▶ [Records drawn from a dataset]:
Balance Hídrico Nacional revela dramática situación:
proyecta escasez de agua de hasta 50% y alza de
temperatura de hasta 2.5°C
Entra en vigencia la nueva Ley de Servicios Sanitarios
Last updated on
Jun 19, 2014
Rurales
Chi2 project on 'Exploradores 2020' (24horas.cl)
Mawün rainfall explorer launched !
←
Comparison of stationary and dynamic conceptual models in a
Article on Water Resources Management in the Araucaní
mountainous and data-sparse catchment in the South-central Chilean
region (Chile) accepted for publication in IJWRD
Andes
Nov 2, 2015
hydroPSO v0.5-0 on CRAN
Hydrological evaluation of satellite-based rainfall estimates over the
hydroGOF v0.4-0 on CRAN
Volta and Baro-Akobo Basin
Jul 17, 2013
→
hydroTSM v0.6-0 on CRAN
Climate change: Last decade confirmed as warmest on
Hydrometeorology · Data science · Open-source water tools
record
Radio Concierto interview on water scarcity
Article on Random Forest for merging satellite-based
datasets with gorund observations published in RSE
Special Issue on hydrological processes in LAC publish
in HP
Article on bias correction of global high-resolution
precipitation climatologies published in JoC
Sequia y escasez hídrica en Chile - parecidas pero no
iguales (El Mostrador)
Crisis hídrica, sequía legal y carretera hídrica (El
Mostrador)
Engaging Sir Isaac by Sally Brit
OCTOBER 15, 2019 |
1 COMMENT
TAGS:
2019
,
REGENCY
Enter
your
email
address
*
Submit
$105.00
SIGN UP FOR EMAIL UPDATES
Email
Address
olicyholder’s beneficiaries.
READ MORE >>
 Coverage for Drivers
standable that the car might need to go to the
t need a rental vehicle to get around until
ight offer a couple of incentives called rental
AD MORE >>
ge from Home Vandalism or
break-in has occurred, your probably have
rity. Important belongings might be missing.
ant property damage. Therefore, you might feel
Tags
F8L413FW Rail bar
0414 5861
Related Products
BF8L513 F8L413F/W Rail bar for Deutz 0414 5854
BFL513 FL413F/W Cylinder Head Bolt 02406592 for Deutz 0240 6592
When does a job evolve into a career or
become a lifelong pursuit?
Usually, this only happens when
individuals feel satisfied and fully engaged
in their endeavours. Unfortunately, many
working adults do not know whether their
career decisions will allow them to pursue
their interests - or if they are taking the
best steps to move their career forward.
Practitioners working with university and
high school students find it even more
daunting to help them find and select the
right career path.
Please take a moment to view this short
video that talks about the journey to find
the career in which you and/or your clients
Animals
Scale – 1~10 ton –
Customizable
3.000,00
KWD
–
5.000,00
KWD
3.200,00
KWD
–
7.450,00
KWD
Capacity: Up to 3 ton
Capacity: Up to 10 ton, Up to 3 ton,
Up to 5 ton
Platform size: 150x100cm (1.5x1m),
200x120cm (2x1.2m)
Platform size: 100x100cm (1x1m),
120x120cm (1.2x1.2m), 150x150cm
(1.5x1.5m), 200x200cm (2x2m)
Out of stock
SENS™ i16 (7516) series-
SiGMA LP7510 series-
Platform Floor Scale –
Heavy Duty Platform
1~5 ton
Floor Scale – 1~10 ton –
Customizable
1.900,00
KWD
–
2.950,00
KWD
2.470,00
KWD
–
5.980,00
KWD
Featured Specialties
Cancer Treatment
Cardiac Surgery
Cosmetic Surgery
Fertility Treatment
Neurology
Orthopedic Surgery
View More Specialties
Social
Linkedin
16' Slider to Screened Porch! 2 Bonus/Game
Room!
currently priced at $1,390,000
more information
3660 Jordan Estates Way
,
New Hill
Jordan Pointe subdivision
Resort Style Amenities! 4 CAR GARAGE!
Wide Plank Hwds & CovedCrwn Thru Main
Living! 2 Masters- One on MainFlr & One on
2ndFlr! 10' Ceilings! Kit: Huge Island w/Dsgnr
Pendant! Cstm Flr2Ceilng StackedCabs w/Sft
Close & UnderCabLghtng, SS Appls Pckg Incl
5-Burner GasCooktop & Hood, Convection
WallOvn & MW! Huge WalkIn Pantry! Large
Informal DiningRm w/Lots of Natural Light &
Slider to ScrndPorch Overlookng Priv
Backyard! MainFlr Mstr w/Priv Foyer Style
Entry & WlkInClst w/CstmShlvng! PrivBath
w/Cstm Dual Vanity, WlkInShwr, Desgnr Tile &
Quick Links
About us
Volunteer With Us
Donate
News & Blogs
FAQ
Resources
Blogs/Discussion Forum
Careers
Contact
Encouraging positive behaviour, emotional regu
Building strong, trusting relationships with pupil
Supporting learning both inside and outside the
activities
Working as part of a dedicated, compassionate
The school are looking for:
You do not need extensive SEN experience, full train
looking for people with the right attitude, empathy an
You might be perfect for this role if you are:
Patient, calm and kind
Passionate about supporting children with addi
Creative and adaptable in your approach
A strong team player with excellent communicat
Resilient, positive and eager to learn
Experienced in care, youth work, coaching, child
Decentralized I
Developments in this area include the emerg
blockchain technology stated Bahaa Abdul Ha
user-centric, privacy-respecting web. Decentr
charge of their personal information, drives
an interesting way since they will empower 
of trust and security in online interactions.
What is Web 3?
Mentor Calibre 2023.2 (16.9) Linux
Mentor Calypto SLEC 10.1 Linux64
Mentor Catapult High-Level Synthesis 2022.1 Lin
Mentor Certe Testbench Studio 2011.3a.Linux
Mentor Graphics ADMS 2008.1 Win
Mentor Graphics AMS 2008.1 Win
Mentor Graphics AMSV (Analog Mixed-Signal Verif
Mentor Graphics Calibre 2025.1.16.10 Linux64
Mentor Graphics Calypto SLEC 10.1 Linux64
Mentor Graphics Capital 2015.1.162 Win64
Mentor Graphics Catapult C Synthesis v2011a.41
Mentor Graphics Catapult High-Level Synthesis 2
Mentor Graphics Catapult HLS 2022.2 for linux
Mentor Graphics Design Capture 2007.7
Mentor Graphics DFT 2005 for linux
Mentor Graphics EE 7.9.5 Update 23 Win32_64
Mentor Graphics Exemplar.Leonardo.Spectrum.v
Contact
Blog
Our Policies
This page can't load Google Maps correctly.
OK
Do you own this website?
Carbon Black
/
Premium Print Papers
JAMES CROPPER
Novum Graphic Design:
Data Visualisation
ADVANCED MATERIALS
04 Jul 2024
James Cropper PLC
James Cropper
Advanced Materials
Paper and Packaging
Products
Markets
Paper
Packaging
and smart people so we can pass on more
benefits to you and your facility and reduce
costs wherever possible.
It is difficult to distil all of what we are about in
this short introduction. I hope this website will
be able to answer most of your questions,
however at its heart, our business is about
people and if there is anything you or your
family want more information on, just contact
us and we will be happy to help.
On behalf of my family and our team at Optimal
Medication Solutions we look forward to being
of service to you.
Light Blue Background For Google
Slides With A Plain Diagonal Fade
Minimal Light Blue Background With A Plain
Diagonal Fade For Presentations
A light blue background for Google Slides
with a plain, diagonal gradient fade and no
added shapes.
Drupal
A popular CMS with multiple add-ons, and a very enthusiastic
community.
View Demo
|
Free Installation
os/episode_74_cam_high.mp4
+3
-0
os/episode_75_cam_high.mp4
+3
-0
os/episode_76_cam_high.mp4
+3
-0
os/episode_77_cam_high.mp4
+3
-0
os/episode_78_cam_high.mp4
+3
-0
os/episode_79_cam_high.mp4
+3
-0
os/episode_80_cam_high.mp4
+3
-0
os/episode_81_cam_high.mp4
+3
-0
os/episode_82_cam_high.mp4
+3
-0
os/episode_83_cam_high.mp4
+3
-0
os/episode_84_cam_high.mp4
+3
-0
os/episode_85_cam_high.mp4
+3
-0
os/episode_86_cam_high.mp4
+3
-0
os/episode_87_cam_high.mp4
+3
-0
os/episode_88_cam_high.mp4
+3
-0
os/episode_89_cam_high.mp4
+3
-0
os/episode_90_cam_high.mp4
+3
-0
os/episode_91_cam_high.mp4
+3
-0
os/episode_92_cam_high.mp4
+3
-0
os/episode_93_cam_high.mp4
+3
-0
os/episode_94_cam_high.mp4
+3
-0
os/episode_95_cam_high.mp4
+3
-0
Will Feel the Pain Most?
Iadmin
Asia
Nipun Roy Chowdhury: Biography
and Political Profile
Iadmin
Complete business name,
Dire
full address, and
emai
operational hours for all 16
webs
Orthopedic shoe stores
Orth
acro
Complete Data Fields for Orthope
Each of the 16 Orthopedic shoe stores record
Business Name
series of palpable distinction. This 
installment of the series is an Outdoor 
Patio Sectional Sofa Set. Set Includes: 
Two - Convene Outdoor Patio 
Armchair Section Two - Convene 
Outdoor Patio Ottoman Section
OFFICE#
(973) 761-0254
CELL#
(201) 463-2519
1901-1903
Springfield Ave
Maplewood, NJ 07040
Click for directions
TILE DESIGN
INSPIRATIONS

▶ [Job]: Repeat each line of the data above, exactly as it appears, from the first through the line that contains "Comparison of stationary".

▶ [Solution to this task]:
Balance Hídrico Nacional revela dramática situación:
proyecta escasez de agua de hasta 50% y alza de
temperatura de hasta 2.5°C
Entra en vigencia la nueva Ley de Servicios Sanitarios
Last updated on
Jun 19, 2014
Rurales
Chi2 project on 'Exploradores 2020' (24horas.cl)
Mawün rainfall explorer launched !
←
Comparison of stationary and dynamic conceptual models in a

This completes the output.